The government borrowed £30.8bn in November, bringing the total amount borrowed for this fiscal year to £245bn, with the very real prospect that the total sum could well rise to nearly £300bn by year end as borrowing for December is expected to rise by another £31.4bn.
“While it is entirely understandable for there to be a debate about these unprecedented levels of public borrowing, one has to question whether now is the right time to do it, given that we haven’t as yet defeated the virus, as well as its various mutations, even with the vaccine program now in full swing,” Hewson said.
Same challenges
It is not as if the UK is unique in the challenges it faces, as a quick look across the English Channel or the Atlantic shows. Practically every other country in the world is facing the same “seismic issue,” as Hewson calls it, which means that if the government is sensible the sums being spent can be paid back over decades in the same way the money spent in World War 2 was repaid.

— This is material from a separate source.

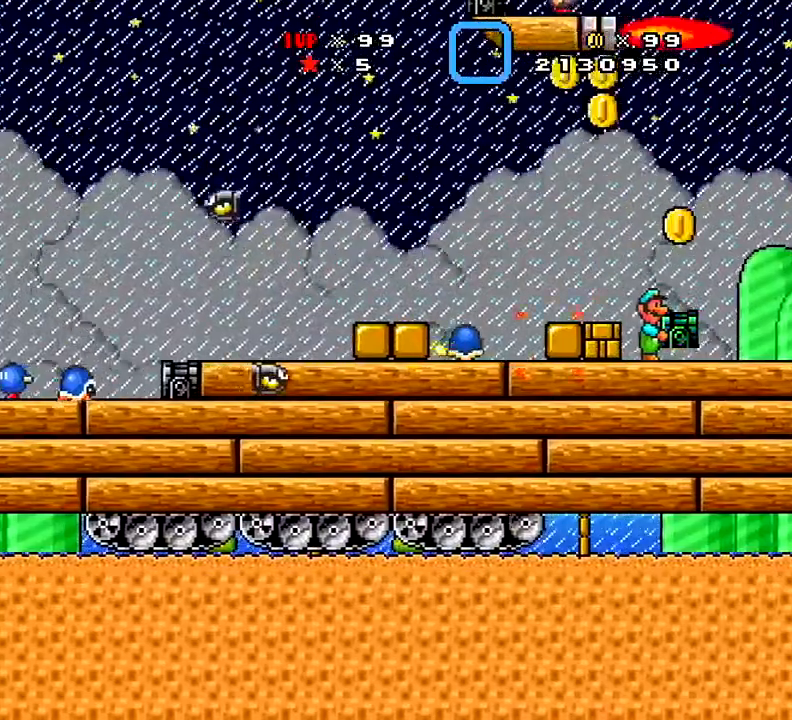
{"buttons": ["X", "DPAD_RIGHT"], "right_stick": "center", "events": [[367, "DPAD_RIGHT", "down"]]}
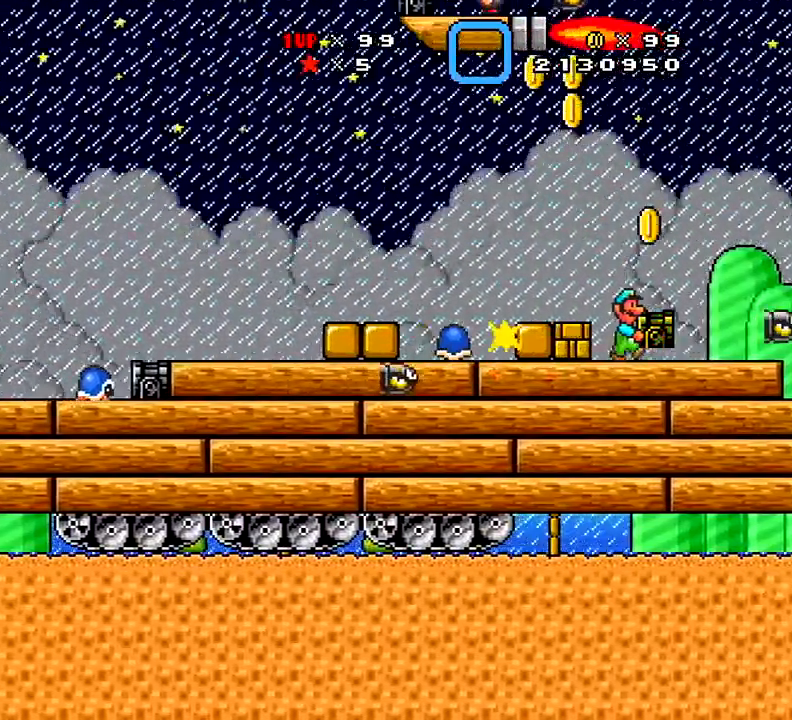
{"buttons": ["X", "DPAD_RIGHT"], "right_stick": "center", "events": [[201, "DPAD_RIGHT", "up"], [401, "DPAD_RIGHT", "down"]]}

“This pandemic should be viewed through a similar lens, with the money repaid gradually over decades. It’s not as if borrowing costs are high, they are not, with bond markets fairly sanguine about the levels of borrowing taking place not only here, but all over the world,” Hewson noted.

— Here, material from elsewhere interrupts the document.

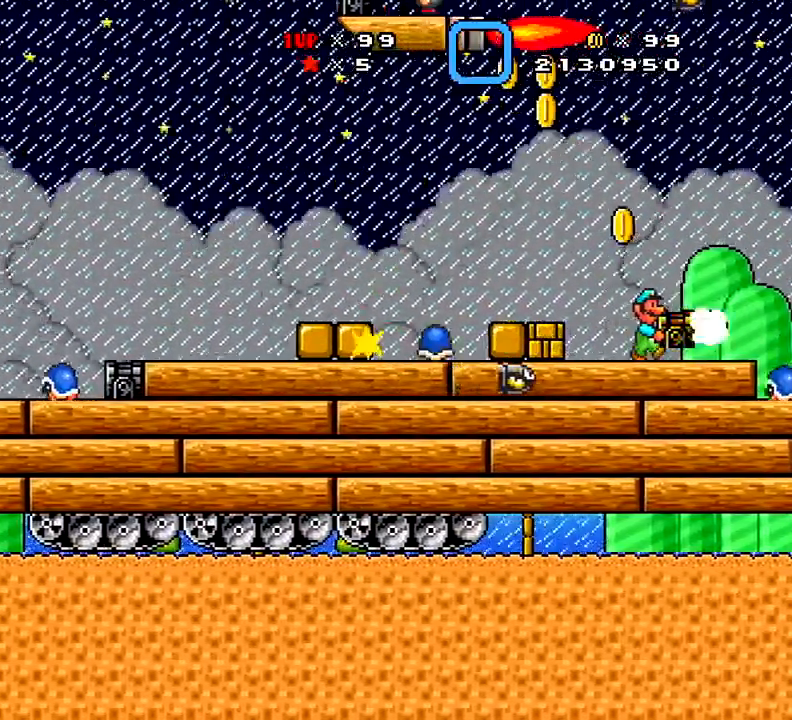
{"buttons": ["X"], "right_stick": "center", "events": [[83, "DPAD_RIGHT", "up"], [384, "A", "down"], [500, "A", "up"]]}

The appetite for long term debt does appear to be there as France found out earlier this week when a 50-year bond sale got €59bn worth of bids.
“If the UK government is sensible, then getting in early could well pay dividends. The average UK gilt repayment profile is already the longest in Europe, at over 10 years,” he added.
Pound
Despite these challenges the pound has held up well, gaining across the board, hitting its highest level since April 2018 against the US dollar, helped in some part by the success of the vaccine rollout, which is raising optimism that the UK might be able to ease restrictions earlier than its peers.
“This seems somewhat premature, as any sort of easing remains some way off with the Chancellor under pressure to extend the job support, beyond April, until the middle of the summer,” Hewson observed.
For now Rishi Sunak seems reluctant to commit to this, however given the circumstances and the fact that borrowing is already off the charts, what’s another £3bn a month “between friends,” especially if you want some semblance of an economy left by the autumn, he concluded.